I thought this would be the most promising gig I've ever done. It certainly seemed that way from the jams. Quick efficient and lotsa ideas and a high level of performance. Somehow, during the gig it sorta fell apart. Right from the start we were at the wrong beat with the wrong atmosphere. The song failed to sink in like I should, the angst and the sadness. Next song was just messy. The singer was already in major jitters just that she was in good control of herself. Perhaps her worry about the guitarist had finally broken in. They were so good before, it was so sad it had to flop now, when it really counted. I had even invited most of my closest friends over to see. I was really glad they had come and wanted to put on the best show I could for them.
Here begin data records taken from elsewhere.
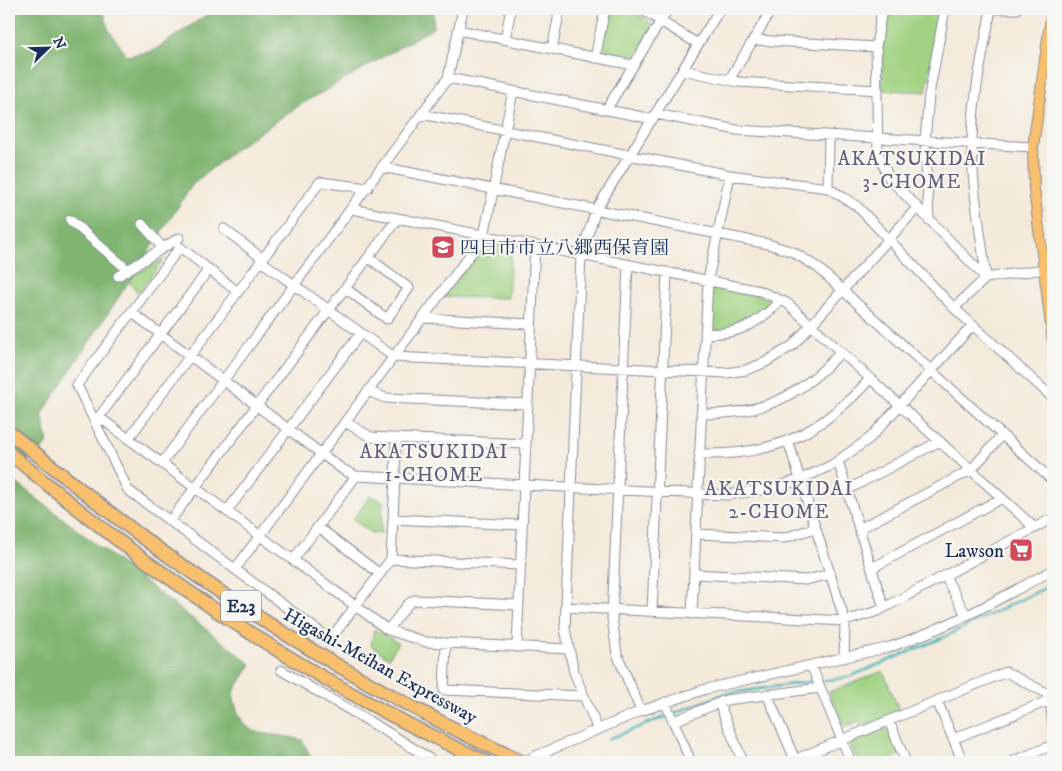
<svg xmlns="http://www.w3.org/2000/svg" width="1062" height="771" font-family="'IM FELL DW Pica','Noto Serif JP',serif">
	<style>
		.green { fill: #a1d383; stroke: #5e8170 }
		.forest { fill: #80b571; stroke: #4e7268 }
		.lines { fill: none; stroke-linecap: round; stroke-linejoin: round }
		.stream { stroke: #46b5bf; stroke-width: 2.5 }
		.minor-casing { stroke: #888c9c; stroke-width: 11 }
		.major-casing { stroke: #888c9c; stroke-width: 12 }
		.highway-casing { stroke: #888c9c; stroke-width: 15 }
		.minor { stroke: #fff; stroke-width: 9 }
		.major { stroke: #f8bf6c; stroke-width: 10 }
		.highway { stroke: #f8bf6c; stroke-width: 12 }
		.labels { text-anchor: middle; stroke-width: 4.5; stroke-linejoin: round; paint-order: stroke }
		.shield { fill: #f6f6f2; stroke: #5d6b8a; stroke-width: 1 }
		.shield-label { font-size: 18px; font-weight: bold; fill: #1b2f5e }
		.poi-label { font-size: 19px; fill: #1b2f5e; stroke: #f6f6f2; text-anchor: start }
		.street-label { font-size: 19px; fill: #1b2f5e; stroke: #f6f6f2 }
		.neighbourhood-label { font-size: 20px; letter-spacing: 1px; fill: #625d7b; stroke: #f6f6f2 }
	</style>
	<rect width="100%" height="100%" fill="#f6f6f2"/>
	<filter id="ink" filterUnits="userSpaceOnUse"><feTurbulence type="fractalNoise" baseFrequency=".02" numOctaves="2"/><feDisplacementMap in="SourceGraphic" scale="10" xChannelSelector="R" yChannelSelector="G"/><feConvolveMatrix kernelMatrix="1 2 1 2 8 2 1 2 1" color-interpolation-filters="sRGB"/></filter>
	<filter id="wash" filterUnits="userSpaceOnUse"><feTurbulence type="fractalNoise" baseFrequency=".0096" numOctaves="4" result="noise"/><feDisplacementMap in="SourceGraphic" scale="20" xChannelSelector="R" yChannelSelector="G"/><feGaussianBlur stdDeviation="1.12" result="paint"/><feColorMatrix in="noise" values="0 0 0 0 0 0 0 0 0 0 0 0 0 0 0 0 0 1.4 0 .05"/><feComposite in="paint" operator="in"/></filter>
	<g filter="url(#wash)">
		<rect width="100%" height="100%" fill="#f4eada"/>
		<!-- green -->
		<path class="green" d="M608,9H629L650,22L652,28C634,57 638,64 602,57L599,51Z
			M890,9L936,10L940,14L926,92L882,90L883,40L886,11Z
			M488,239L512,244L508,298L443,297Z
			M164,259L138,293L127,279Z
			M714,286L756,294L772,300L773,304L739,328L712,330L709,327L711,288Z
			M370,496L383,501L381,533H371L353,519Z
			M374,629L398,643L389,658L371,646Z
			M883,671L900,712L862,727L859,721L843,728L829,692Z
			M885,728L890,731L900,755L882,762H858L850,743Z"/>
		<!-- forest -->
		<path class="forest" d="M9,9H103L108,29L127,56L153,51L215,9H434L433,28L300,105L238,147L193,184L42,414L48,443L34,457L9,470Z
			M9,477L251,664L233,693C241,744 263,729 302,740L314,762H9Z"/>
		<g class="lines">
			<!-- stream -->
			<path class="stream" d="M820,681L849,677L942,638L1053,584
				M608,739L724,694L815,681"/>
		</g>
	</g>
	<g filter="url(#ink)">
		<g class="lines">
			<!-- minor casing -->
			<g class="minor-casing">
				<path id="minor" d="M641,9L698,44
					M882,9L876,47L878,153L889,178L986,278
					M989,9H1017
					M458,30L633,65
					M505,39L511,9
					M754,40L876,47
					M552,49L560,9
					M595,58L605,9
					M683,70L738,82L878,90
					M448,78L653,119
					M729,80L772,9
					M606,110L668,9
					M421,114L730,175L828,188L857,206L954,308L1053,398
					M656,114L737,130L1033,147
					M382,167L768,244L793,252L817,267L1053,481
					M828,188L829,136
					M352,209L760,291L787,303L1035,528
					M70,220L128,270
					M929,220L925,141L929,95L945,9
					M142,224L163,248
					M224,229L263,259
					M1043,260H1053
					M261,261L394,357L726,373L746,370L764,363L792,346L917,208
					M628,264L612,618L617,654L641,711
					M118,276L179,238
					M986,277C981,233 972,189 972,145C972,99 983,53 991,9
					M345,288L387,319L409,288L369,258
					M954,308L986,278L1044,269
					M131,312L342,469L356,476L395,478L391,559L332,637L328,638L128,490L77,385L180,247L238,292
					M423,318L531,324
					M705,333C738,336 759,323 781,300
					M368,391L385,398L527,404
					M701,414C763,415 799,397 841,352
					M99,417L388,630L426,642L568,649
					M94,419L99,417L209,269
					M345,422L371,437L526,444L524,485L395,478L396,438
					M128,439L320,182L368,188
					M788,441L845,621L844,658
					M526,444L535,245
					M699,454C775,456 820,434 870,379
					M838,461L884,608
					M162,463L448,78L463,9
					M847,490L940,441
					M227,511L360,334
					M393,519L522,525
					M170,521L398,218
					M318,527L380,574
					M859,529L971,470L1002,435
					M696,534L784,538L815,528
					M391,559L520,565
					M293,560L356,476
					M872,568L1002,498
					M235,569L484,236L513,91
					M694,574L806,580L830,574
					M945,576L966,615
					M565,607L845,621L878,611L1053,518
					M652,612L667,272
					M692,614L708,280L730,175
					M388,630L408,604L414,600L519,605
					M446,643L444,690L584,696
					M517,647L524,485L727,495L773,488L801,479L832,465L870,438L972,326
					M811,665L851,762
					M281,670C332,701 385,728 434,762
					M767,694L796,762
					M937,701L963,762
					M665,702L691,762
					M719,703L743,762
					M674,721L726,700L820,688
					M889,721L906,762
					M598,730L574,672L565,629L581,255L596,210L720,9
					M953,739L1050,700
					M522,762L641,711L706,689L890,647C947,628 1000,599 1053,570
					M789,762L1006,672L1050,695L1053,728
					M1011,762L1053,745"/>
			</g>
			<!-- major casing -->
			<g class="major-casing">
				<path id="major" d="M1052,9L1033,147L1034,189L1053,342"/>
			</g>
			<!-- highway casing -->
			<g class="highway-casing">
				<path id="highway" d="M9,432C62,474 114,518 170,557C280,636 399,704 522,762
					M9,453C57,492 106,533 157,569C260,644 371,709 486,762"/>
			</g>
			<!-- minor -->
			<use href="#minor" class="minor"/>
			<!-- major -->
			<use href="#major" class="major"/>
			<!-- highway -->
			<use href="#highway" class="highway"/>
		</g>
	</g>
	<!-- icons -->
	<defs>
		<g id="school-square" transform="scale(1.25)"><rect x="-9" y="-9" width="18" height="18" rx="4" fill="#d1495b" stroke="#f6f6f2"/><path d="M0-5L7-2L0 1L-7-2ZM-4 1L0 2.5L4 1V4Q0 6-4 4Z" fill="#fff"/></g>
		<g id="supermarket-square" transform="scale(1.25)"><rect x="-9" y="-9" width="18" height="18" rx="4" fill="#d1495b" stroke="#f6f6f2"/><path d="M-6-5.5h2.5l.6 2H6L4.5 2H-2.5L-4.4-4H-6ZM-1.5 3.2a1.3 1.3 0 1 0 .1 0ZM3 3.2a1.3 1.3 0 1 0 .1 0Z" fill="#fff"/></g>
	</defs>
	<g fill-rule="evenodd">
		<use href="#school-square" x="443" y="247"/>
		<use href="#supermarket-square" x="1021" y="550"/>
	</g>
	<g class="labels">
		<!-- shield labels -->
		<rect class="shield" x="221" y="590.5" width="40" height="31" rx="4"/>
		<g class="shield-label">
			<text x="241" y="612">E23</text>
		</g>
		<!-- poi labels -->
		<g class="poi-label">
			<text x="460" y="254">四日市市立八郷西保育園</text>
			<text x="1004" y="557" text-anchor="end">Lawson</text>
		</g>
		<!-- street labels -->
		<g class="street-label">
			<text transform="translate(381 665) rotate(29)" y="7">Higashi-Meihan Expressway</text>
		</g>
		<!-- neighbourhood labels -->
		<g class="neighbourhood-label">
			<text x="912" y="165">AKATSUKIDAI<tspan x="912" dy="23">3-CHOME</tspan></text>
			<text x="434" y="458">AKATSUKIDAI<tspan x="434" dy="23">1-CHOME</tspan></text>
			<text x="779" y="495">AKATSUKIDAI<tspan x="779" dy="23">2-CHOME</tspan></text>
		</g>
	</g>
	<!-- margin -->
	<rect width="1062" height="771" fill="none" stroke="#f6f6f2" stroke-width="30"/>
	<!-- north arrow -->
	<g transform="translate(48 48) rotate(67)" stroke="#f6f6f2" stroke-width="4" paint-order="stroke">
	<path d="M0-4L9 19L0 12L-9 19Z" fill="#1b2f5e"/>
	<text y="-8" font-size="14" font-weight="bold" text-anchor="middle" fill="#1b2f5e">N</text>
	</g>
</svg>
They were dissapointed. Naturally. I had promised them a superb performance. I was dissapointed too. I think I had played my parts okay, but somehow, something was missing. I'm thinking that would be the seriousness and the musical equivalent to "being in character". I think that's very important. I think I did that the best perhaps? But I can't tell. I wasn't paying enough attention to everyone else to judge. Perhaps that was why it failed, because I failed to pay attention. Argh, so many possibilities. Perhaps it was just the fact that we hadn't had any rehearsals with the whole band. It's just weird though, during the jams it was perfect. Stress is such a destructive thing.
I left for Salsa to find myself forgetting many of the moves and screwing up a lot of the ones I thought I remembered. Not wanting to be apologetic and sulky I merely carried on. Trying to have as much fun as I could with all I could remember, and some new things I accidentally invented. I guess it paid off. I don't think anyone would have noticed if I hadn't said it here. In fact, I was comtemplating whining about being nowhere again, with me being mediocre in every aspect of my life. Meeting my friend Ben an old time salsa classmate who has seemed to improved way beyond me and was burning up the dance floor (in my opinion at least) in his controlled (though albeit technical) manner [better than my haphazard style] didn't really help much.
Then it happened. The statement that lifted my entire night from mere dissapointment in everything to gorgeous bliss and happiness. "Your dancing has improved". Wow. I became so high in an instant.
The effects of saying something right (and meaning it of course) at the right time is unimaginable sometimes.
tfaduh.
What do brain waves look like? Sinusoidal curves like other transverse waves? Or maybe like sound?